Catherine Hutin-Blay, the daughter of the artist’s second wife Jacqueline, filed a legal complaint against dealer Olivier Thomas in France last year, accusing him of involvement in appropriating the works.

The pictures included two gouaches by Picasso depicting her mother, Femme se Coiffant and Espagnole à l’éventail, both dating from 1957 and together believed to be worth tens of millions of pounds.

Thomas appeared in court back in November but did not receive any formal charges. He has now been summoned for renewed questioning after investigators found photographs of the missing works on his laptop.

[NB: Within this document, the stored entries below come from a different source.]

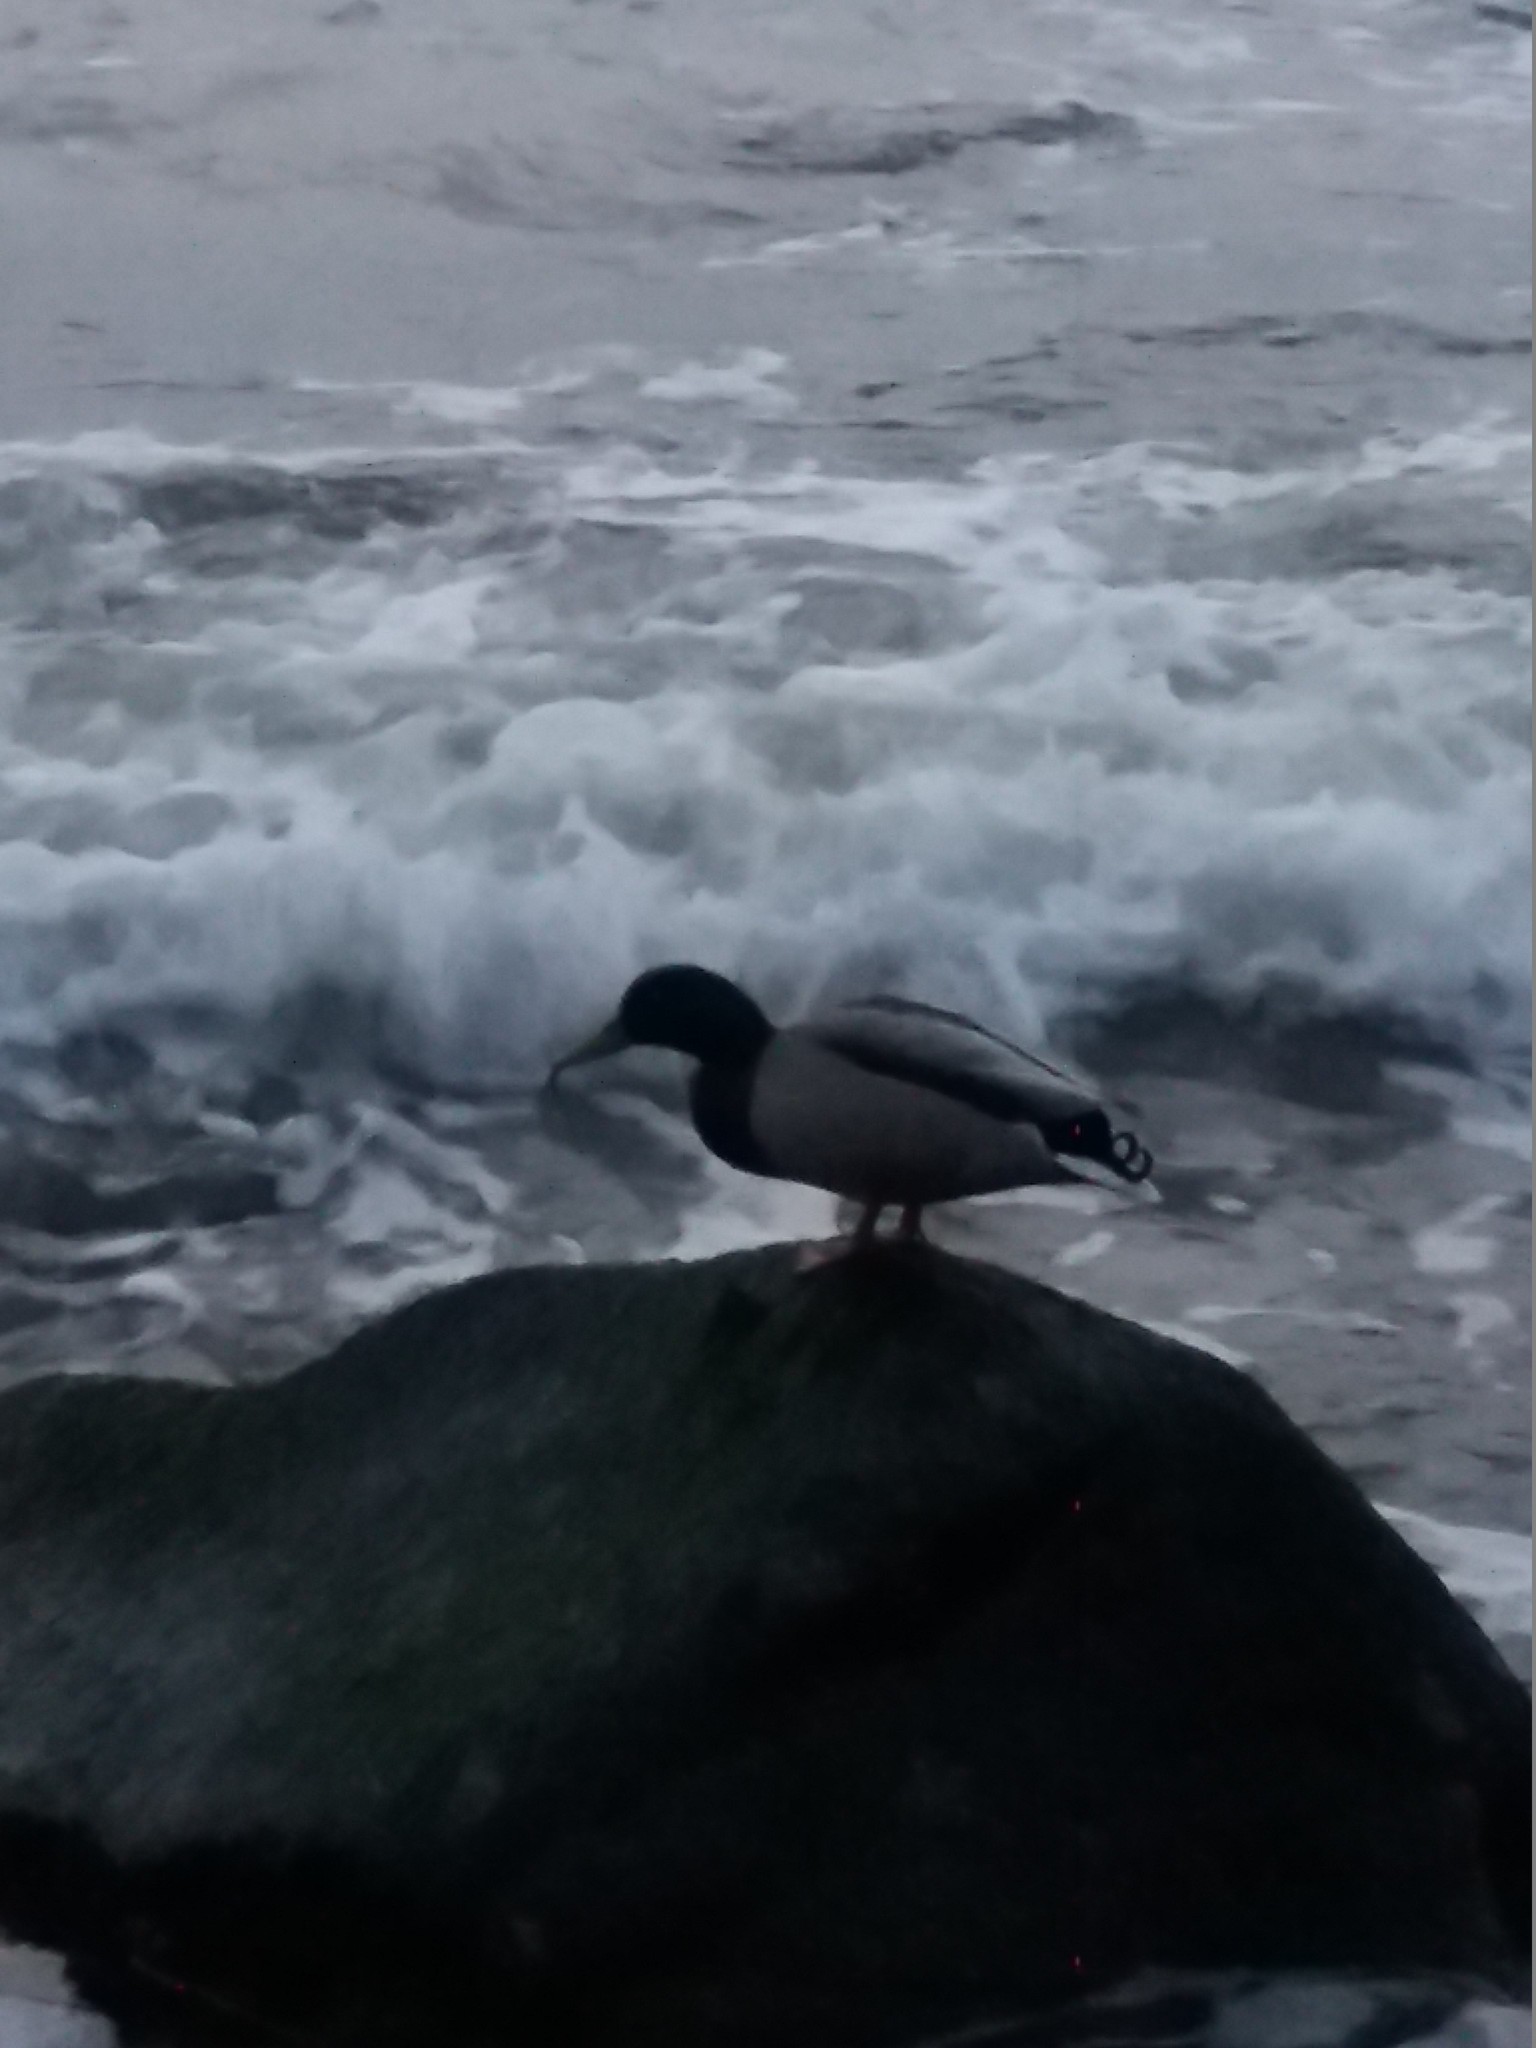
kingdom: Animalia
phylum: Chordata
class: Aves
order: Anseriformes
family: Anatidae
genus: Anas
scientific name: Anas platyrhynchos
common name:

Judge Isabelle Rich-Flament reminded Thomas that he had previously stated he had never seen the pictures before. On July 6, she placed him under judicial supervision for “breach of trust, fraud, concealment and laundering” which caused damage to Hutin-Blay.

Transporting the Works

In her complaint last year, Hutin-Blay said the works had been entrusted to freeports magnate Yves Bouvier for storage but were subsequently sold to the Russian billionaire Dmitry Rybolovlev without her permission. She also claimed that Thomas had taken possession of the works after being hired to transport them.

While Thomas and Bouvier have denied the accusations, Monaco-based Rybolovlev has since surrendered the works to French authorities.

Earlier in 2015, Rybolovlev made a series of separate legal claims against Bouvier alleging that the so-called ‘king of the freeports’ had overcharged him for paintings over a prolonged period including the sales high-value works by Mark Rothko and Amadeo Modigliani.

Rybolovlev also reportedly paid $127.5m to Bouvier for Leonardo Da Vinci’s Salvator Mundi which had previously been sold in a private treaty deal brokered by Sotheby’s for a sum thought to be between $75m-80m.